Agression mortelle du fils Déby: 2 peines alourdies, acquittement infirmé

avec AFP

— 

Les peines de deux des cinq accusés du braquage qui avait coûté la vie au fils du président tchadien Idriss Deby, en 2007, ont été alourdies ce jeudi par la cour d'appel de Versailles, qui a infirmé l'acquittement d'un accusé, le condamnant à neuf ans d'emprisonnement.


Marin Cioroianu, 45 ans, avait écopé en 2011 de 13 ans d'emprisonnement. Une montre portant des traces de son ADN avait été retrouvée sur les lieux du drame. Suspecté d'être l'organisateur de l'attaque, Dan Batoua, 31 ans, avait été condamné à 12 ans de prison. A la barre, ce loueur de véhicules de luxe, avait reconnu les faits expliquant qu'il ne s'agissait pas «d'un projet d'agression à la base». 

Appartement fouillé

Jaime de Carvalho, un mécanicien de 29 ans, employé de Dan Batoua, également suspecté d'avoir participé à l'attaque, avait été condamné à 9 ans de réclusion. Il avait aussi reconnu les faits. Soupçonné d'avoir joué le rôle d'informateur, Pierre-Claude Messi Ntsama, 28 ans, qui était proche du fils du président tchadien et était jugé pour complicité, avait écopé de 5 ans de prison.

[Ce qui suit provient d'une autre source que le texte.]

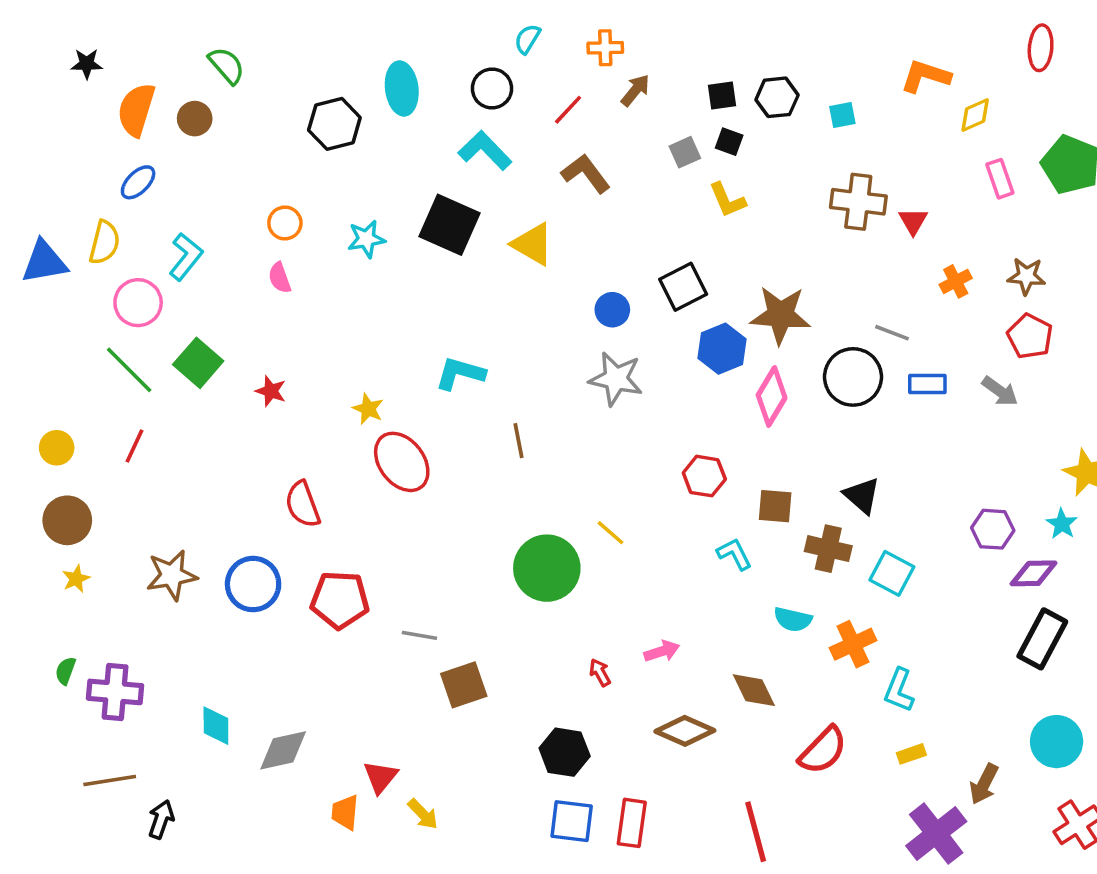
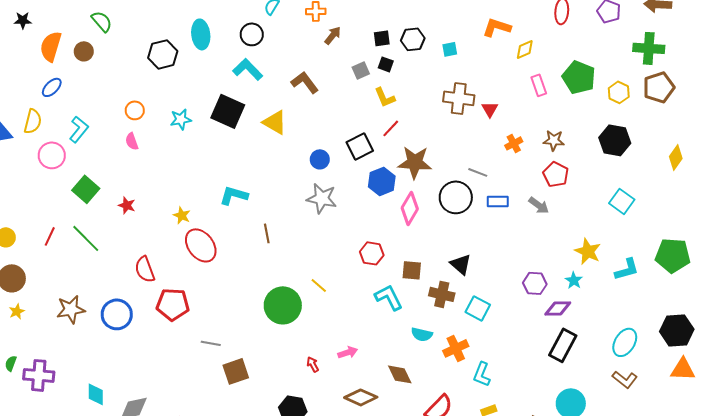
red line: (568, 110) -> (391, 128), moved
green line: (129, 370) -> (86, 238), moved
cyan L-shape: (734, 554) -> (389, 297), size x1.4
red pentagon: (340, 600) -> (173, 304), moved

Le 2 juillet 2007, Brahim Deby, 27 ans, était découvert agonisant dans le parking de son immeuble de Courbevoie (Hauts-de-Seine), après avoir été attaqué au pistolet à impulsions électriques par quatre faux policiers, son corps couvert de poudre d'extincteur.

Ivre et drogué après une soirée passée en boîte de nuit, il avait succombé à une détresse respiratoire. Son appartement avait été soigneusement fouillé par ses assaillants et ses poches vidées des 50.000 euros qu'elles contenaient.